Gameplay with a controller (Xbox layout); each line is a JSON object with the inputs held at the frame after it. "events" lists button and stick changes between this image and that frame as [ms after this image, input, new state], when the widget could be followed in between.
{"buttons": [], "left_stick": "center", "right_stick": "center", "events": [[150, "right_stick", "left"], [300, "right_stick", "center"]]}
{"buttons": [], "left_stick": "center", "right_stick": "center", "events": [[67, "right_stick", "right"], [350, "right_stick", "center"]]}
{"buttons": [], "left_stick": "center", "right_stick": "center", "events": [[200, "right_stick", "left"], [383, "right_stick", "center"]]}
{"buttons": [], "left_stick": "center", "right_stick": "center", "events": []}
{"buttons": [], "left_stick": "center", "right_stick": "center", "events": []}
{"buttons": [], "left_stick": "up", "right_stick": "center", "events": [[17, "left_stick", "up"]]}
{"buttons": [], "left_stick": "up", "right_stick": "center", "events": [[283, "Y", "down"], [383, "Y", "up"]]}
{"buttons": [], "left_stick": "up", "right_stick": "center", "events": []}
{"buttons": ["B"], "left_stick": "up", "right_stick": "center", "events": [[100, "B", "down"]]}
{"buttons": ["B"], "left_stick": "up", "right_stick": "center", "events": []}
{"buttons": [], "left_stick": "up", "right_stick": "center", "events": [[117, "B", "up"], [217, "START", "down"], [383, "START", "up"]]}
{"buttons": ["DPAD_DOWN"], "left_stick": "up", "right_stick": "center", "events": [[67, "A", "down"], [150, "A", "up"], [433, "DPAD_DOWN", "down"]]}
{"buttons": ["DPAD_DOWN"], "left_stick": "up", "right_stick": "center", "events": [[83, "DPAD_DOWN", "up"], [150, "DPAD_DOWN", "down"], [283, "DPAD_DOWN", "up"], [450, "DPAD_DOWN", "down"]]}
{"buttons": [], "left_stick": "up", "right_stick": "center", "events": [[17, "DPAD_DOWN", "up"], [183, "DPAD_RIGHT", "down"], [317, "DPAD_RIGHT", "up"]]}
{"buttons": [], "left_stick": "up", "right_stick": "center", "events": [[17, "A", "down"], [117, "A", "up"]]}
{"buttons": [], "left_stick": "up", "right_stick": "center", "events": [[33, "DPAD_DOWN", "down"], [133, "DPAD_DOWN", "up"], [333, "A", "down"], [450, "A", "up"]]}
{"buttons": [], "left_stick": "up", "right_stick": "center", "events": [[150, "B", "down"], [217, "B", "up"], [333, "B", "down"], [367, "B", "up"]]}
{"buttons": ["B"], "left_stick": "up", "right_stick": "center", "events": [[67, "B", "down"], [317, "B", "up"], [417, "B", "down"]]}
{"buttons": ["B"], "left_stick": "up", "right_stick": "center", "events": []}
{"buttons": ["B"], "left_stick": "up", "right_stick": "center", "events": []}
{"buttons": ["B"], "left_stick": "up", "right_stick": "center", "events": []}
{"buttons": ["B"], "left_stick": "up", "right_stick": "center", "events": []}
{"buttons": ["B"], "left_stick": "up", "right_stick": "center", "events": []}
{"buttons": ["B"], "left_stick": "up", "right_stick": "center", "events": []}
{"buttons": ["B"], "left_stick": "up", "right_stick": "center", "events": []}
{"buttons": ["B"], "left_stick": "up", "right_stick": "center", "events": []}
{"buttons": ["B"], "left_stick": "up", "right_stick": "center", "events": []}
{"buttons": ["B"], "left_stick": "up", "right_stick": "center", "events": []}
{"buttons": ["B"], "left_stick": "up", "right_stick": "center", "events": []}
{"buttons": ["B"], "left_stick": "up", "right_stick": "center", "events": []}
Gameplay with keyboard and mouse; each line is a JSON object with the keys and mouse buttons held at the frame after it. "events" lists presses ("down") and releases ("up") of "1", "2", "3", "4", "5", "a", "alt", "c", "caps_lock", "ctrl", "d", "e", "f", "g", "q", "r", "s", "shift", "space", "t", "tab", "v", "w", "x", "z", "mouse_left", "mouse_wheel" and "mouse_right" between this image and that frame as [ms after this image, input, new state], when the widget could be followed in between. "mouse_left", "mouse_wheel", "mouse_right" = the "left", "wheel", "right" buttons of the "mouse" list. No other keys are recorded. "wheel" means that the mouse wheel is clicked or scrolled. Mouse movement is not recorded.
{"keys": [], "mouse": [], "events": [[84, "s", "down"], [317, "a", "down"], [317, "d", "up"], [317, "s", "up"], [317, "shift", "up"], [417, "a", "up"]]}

··········

» **WHAT IS NEEDED**
Copy the records above. Keep every word as it is.

» **SOLUTION**
Gameplay with a controller (Xbox layout); each line is a JSON object with the inputs held at the frame after it. "events" lists button and stick changes between this image and that frame as [ms after this image, input, new state], when the widget could be followed in between.
{"buttons": [], "left_stick": "center", "right_stick": "center", "events": [[150, "right_stick", "left"], [300, "right_stick", "center"]]}
{"buttons": [], "left_stick": "center", "right_stick": "center", "events": [[67, "right_stick", "right"], [350, "right_stick", "center"]]}
{"buttons": [], "left_stick": "center", "right_stick": "center", "events": [[200, "right_stick", "left"], [383, "right_stick", "center"]]}
{"buttons": [], "left_stick": "center", "right_stick": "center", "events": []}
{"buttons": [], "left_stick": "center", "right_stick": "center", "events": []}
{"buttons": [], "left_stick": "up", "right_stick": "center", "events": [[17, "left_stick", "up"]]}
{"buttons": [], "left_stick": "up", "right_stick": "center", "events": [[283, "Y", "down"], [383, "Y", "up"]]}
{"buttons": [], "left_stick": "up", "right_stick": "center", "events": []}
{"buttons": ["B"], "left_stick": "up", "right_stick": "center", "events": [[100, "B", "down"]]}
{"buttons": ["B"], "left_stick": "up", "right_stick": "center", "events": []}
{"buttons": [], "left_stick": "up", "right_stick": "center", "events": [[117, "B", "up"], [217, "START", "down"], [383, "START", "up"]]}
{"buttons": ["DPAD_DOWN"], "left_stick": "up", "right_stick": "center", "events": [[67, "A", "down"], [150, "A", "up"], [433, "DPAD_DOWN", "down"]]}
{"buttons": ["DPAD_DOWN"], "left_stick": "up", "right_stick": "center", "events": [[83, "DPAD_DOWN", "up"], [150, "DPAD_DOWN", "down"], [283, "DPAD_DOWN", "up"], [450, "DPAD_DOWN", "down"]]}
{"buttons": [], "left_stick": "up", "right_stick": "center", "events": [[17, "DPAD_DOWN", "up"], [183, "DPAD_RIGHT", "down"], [317, "DPAD_RIGHT", "up"]]}
{"buttons": [], "left_stick": "up", "right_stick": "center", "events": [[17, "A", "down"], [117, "A", "up"]]}
{"buttons": [], "left_stick": "up", "right_stick": "center", "events": [[33, "DPAD_DOWN", "down"], [133, "DPAD_DOWN", "up"], [333, "A", "down"], [450, "A", "up"]]}
{"buttons": [], "left_stick": "up", "right_stick": "center", "events": [[150, "B", "down"], [217, "B", "up"], [333, "B", "down"], [367, "B", "up"]]}
{"buttons": ["B"], "left_stick": "up", "right_stick": "center", "events": [[67, "B", "down"], [317, "B", "up"], [417, "B", "down"]]}
{"buttons": ["B"], "left_stick": "up", "right_stick": "center", "events": []}
{"buttons": ["B"], "left_stick": "up", "right_stick": "center", "events": []}
{"buttons": ["B"], "left_stick": "up", "right_stick": "center", "events": []}
{"buttons": ["B"], "left_stick": "up", "right_stick": "center", "events": []}
{"buttons": ["B"], "left_stick": "up", "right_stick": "center", "events": []}
{"buttons": ["B"], "left_stick": "up", "right_stick": "center", "events": []}
{"buttons": ["B"], "left_stick": "up", "right_stick": "center", "events": []}
{"buttons": ["B"], "left_stick": "up", "right_stick": "center", "events": []}
{"buttons": ["B"], "left_stick": "up", "right_stick": "center", "events": []}
{"buttons": ["B"], "left_stick": "up", "right_stick": "center", "events": []}
{"buttons": ["B"], "left_stick": "up", "right_stick": "center", "events": []}
{"buttons": ["B"], "left_stick": "up", "right_stick": "center", "events": []}
Gameplay with keyboard and mouse; each line is a JSON object with the keys and mouse buttons held at the frame after it. "events" lists presses ("down") and releases ("up") of "1", "2", "3", "4", "5", "a", "alt", "c", "caps_lock", "ctrl", "d", "e", "f", "g", "q", "r", "s", "shift", "space", "t", "tab", "v", "w", "x", "z", "mouse_left", "mouse_wheel" and "mouse_right" between this image and that frame as [ms after this image, input, new state], when the widget could be followed in between. "mouse_left", "mouse_wheel", "mouse_right" = the "left", "wheel", "right" buttons of the "mouse" list. No other keys are recorded. "wheel" means that the mouse wheel is clicked or scrolled. Mouse movement is not recorded.
{"keys": [], "mouse": [], "events": [[84, "s", "down"], [317, "a", "down"], [317, "d", "up"], [317, "s", "up"], [317, "shift", "up"], [417, "a", "up"]]}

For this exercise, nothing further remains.